* **Text passage**:
In reinforcement learning, the goal is to find a policy that maximizes the expected cumulative reward over time. Policy Gradient (PG) methods are a class of algorithms for finding such policies in which the policy is represented by a parameterized function, such as a neural network. The key idea behind PG methods is to adjust the parameters of the policy in the direction that increases the expected reward. This is done by computing the gradient of the expected reward with respect to the policy parameters and updating the parameters in the direction of the gradient.

Unfortunately, calculating exact policy gradient requires iterating over the entire state-action space, which is unfeasible in most problems. As such, we estimate the gradient with a sample of recent transitions, which were sampled according to the policy. In its simplest form, PG is equal to:

$$
\nabla_{\theta} J = \underset{s \sim p^{\pi}_{*}}{\mathbb{E}} ~ \underset{a \sim \pi}{\mathbb{E}} ~ Q^{\pi} (s, a) ~ \nabla_{\theta} \log \pi_{\theta} (a | s)

* **Problem requirements**:
Write what comes next in the passage on policy gradient methods, picking up where it stops. The material that comes next has no part in this.

* **Stored data**:
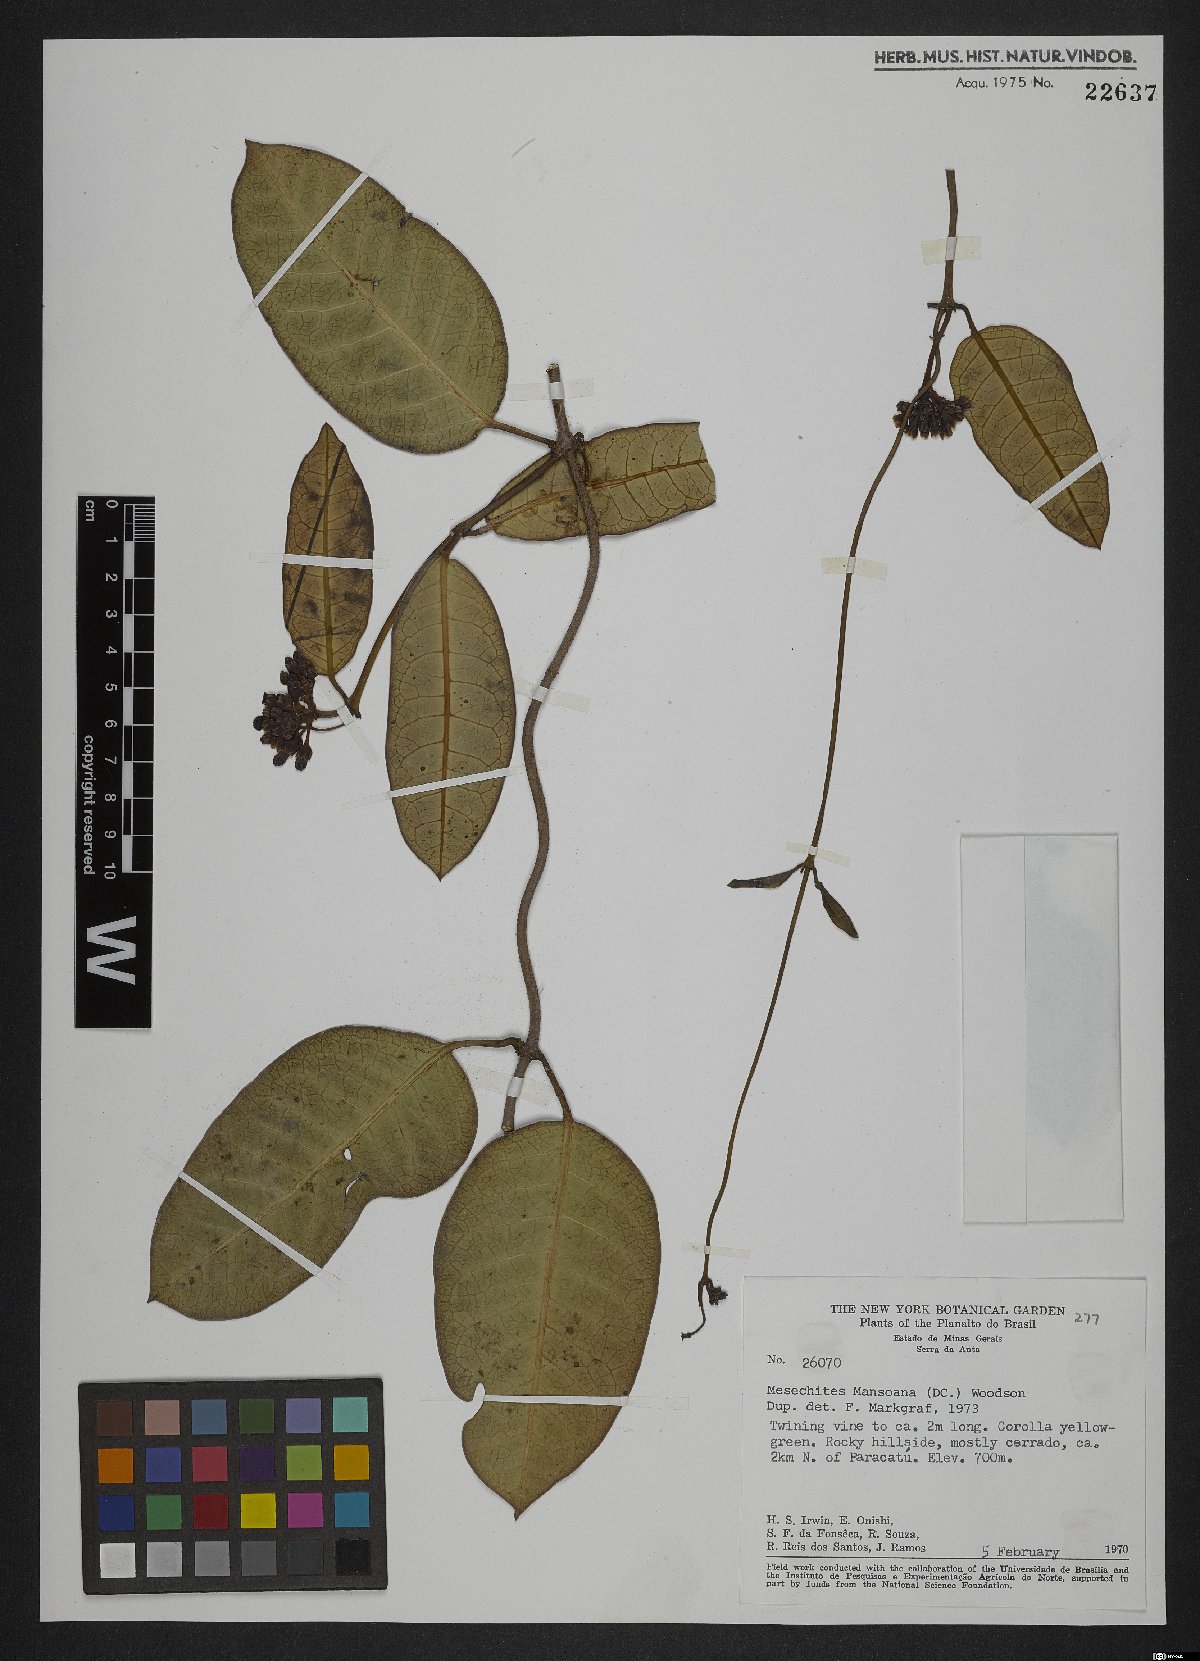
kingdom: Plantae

* **The reply**:
$$

Where $p^{\pi}_{*}$ is the discounted stationary distribution, $\pi_{\theta}(a|s)$ is the policy and $Q^{\pi} (s, a)$ denotes the Q-value under policy. Some of the popular policy gradient algorithm are Actor-Critic and PPO. These algorithm use different techniques to estimate the gradient and update the policy.

Tasks:

1. Run the **PolicyGradient** agent. Plot mean+std of rewards during the training.
2. Implement the *update* method for **BaselinedPolicyGradient** class. Run the agent, plot mean+std of rewards during the training.
3. Implement the *update* method for **ActorCritic** class. Run the agent, plot mean+std of rewards during the training.

In [None]:
!pip3 install gymnasium

We import required modules and fix hyperparamters:

In [None]:
import torch
import torch.nn as nn
import torch.optim as optim
import gymnasium as gym
import time
import numpy as np
from typing import Tuple
import matplotlib.pyplot as plt

In [None]:
# do not change!
class parse_args:
    def __init__(self):
        self.gym_id = "CartPole-v1"
        self.batch_size = 32
        self.hidden_dim = 32
        self.learning_rate = 5e-3
        self.discount = 0.99
        self.timesteps = 10000
        self.repeats = 10
        self.eval_steps = 500
        self.cuda = True
        env = gym.make(self.gym_id)
        self.state_size = env.observation_space.shape[0]
        self.action_size = env.action_space.n
        self.device = torch.device("cpu")

args = parse_args()

We define a policy network (**ActorNetwork**) and a value network (**CriticNetwork**). Value network has multiple uses, but we will initially use it to bootstrap Q-values of unfinished episodes.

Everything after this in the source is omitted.